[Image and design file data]
^^^^^^^^^^^^^^^^

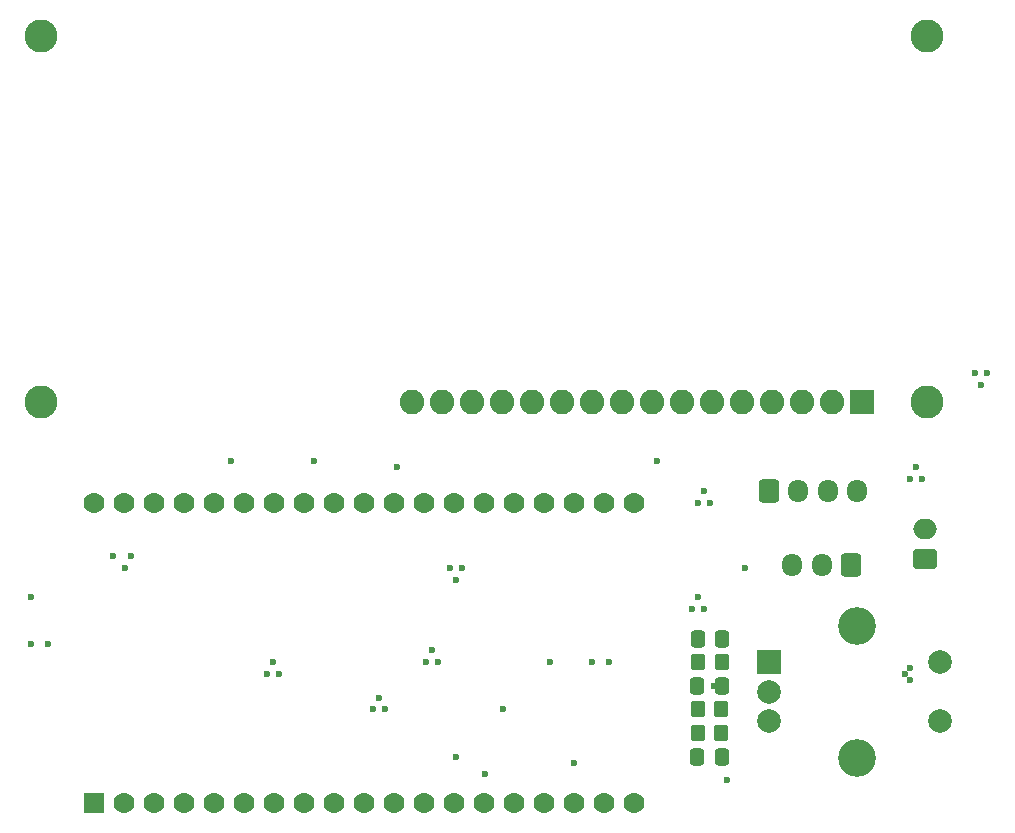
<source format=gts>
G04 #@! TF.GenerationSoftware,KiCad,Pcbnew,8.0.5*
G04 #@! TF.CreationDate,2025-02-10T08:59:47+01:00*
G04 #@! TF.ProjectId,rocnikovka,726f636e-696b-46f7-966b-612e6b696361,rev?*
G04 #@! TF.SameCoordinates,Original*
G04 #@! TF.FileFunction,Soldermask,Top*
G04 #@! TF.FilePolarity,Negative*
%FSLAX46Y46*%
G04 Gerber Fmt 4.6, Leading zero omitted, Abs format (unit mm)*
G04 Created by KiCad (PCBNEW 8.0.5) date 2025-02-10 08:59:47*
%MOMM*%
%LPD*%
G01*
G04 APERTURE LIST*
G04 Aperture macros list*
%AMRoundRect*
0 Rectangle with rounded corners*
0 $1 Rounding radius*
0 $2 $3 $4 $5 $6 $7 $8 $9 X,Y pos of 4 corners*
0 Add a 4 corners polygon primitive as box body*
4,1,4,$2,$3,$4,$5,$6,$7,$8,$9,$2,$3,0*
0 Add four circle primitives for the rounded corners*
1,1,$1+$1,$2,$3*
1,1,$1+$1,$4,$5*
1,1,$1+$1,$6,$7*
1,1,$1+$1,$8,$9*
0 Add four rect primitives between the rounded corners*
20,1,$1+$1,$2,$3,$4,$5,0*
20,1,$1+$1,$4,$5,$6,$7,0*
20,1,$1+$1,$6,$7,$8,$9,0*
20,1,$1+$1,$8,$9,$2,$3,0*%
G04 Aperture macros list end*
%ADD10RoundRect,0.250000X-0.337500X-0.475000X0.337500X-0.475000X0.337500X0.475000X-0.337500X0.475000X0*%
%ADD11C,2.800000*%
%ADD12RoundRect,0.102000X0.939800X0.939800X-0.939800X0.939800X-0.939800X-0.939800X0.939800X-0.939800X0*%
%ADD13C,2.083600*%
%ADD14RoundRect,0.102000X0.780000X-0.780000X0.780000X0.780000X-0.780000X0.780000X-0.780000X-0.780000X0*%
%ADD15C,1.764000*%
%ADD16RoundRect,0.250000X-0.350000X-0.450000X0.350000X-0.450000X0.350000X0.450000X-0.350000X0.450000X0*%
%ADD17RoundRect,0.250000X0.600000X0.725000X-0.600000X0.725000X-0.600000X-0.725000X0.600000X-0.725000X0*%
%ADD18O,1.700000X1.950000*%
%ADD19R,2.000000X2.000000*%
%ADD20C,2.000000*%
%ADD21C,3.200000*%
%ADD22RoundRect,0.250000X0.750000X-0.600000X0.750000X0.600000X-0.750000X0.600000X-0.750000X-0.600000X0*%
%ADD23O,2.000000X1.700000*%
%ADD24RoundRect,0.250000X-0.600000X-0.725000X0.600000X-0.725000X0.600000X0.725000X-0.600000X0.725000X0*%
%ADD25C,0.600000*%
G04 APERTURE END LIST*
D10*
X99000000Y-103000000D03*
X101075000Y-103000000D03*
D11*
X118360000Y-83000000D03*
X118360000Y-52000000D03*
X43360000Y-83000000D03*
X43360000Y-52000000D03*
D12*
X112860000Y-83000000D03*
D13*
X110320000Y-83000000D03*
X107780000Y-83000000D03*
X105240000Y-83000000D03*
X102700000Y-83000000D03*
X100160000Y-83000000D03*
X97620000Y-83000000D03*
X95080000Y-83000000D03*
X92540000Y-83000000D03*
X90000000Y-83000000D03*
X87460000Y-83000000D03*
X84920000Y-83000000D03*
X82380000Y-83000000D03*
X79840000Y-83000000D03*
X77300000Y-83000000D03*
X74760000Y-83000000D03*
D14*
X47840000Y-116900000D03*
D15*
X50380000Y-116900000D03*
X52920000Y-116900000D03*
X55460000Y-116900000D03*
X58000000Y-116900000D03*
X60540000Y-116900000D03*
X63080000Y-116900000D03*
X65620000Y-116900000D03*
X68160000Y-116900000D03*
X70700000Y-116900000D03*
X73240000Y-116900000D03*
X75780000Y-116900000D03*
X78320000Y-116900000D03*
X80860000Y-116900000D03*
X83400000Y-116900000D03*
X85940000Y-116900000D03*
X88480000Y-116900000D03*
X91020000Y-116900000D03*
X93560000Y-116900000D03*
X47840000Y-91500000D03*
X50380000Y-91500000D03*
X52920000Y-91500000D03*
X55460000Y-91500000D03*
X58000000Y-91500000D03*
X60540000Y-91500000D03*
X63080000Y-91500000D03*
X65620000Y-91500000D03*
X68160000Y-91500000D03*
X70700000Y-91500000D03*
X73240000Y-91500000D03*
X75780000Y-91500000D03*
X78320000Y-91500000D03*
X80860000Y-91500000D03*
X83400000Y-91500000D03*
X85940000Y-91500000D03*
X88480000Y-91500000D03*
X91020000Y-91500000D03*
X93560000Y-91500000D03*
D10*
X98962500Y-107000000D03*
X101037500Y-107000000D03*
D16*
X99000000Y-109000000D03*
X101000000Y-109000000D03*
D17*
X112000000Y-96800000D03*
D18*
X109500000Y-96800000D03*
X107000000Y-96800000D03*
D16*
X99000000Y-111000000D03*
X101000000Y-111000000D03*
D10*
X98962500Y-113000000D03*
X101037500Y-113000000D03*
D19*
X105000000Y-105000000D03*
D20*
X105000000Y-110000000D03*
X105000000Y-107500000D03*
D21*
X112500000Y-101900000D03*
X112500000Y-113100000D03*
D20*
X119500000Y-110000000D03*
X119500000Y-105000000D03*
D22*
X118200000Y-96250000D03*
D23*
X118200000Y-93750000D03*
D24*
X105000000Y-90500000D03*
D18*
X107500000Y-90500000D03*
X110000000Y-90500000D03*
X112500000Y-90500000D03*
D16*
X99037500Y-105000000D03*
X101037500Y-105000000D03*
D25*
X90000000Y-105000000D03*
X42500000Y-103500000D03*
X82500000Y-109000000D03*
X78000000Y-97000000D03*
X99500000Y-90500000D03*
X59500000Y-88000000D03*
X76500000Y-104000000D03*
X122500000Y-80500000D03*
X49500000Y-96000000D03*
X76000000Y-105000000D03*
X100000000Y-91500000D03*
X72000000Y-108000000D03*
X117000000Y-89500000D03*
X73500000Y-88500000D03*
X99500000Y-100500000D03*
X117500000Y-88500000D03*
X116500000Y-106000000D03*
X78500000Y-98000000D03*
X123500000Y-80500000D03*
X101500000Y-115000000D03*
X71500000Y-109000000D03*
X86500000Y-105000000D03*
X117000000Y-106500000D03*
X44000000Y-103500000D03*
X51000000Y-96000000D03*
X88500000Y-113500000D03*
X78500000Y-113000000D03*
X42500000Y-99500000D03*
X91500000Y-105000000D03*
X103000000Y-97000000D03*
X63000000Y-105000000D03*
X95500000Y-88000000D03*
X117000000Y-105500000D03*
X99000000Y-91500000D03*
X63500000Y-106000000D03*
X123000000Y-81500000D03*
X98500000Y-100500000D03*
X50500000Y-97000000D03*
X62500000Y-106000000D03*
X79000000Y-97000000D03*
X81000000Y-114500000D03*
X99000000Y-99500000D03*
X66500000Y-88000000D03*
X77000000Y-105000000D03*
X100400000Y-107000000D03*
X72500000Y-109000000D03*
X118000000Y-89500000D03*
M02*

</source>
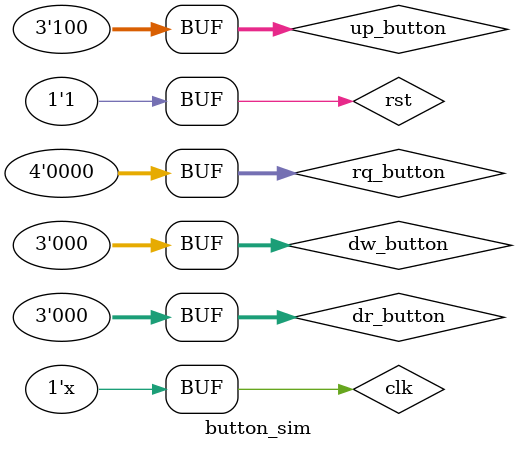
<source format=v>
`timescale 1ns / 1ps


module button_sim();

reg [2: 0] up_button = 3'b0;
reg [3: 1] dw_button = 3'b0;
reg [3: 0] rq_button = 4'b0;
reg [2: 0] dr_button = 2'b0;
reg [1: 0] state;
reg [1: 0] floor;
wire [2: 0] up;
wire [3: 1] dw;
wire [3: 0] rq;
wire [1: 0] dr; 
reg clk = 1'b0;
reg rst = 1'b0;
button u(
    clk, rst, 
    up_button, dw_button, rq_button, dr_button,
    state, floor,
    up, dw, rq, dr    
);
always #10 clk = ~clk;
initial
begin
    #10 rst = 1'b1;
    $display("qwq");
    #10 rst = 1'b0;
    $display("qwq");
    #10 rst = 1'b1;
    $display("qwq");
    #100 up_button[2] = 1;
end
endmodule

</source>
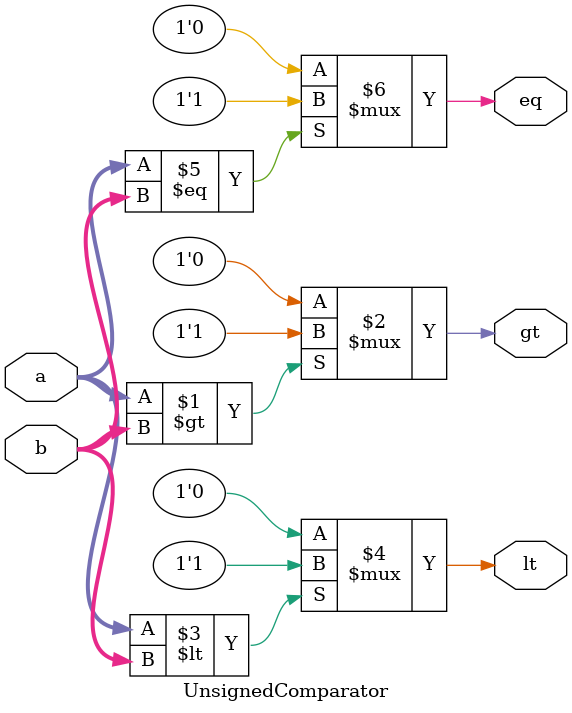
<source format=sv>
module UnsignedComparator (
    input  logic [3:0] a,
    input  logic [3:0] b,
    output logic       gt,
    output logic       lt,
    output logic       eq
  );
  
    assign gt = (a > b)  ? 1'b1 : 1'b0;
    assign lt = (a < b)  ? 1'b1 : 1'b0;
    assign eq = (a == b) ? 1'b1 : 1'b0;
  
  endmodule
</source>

^^^^^^^^^^^^^^^^

Task instructions
Please go over the data above and copy each line with "assign" in it.

Answer
    assign gt = (a > b)  ? 1'b1 : 1'b0;
    assign lt = (a < b)  ? 1'b1 : 1'b0;
    assign eq = (a == b) ? 1'b1 : 1'b0;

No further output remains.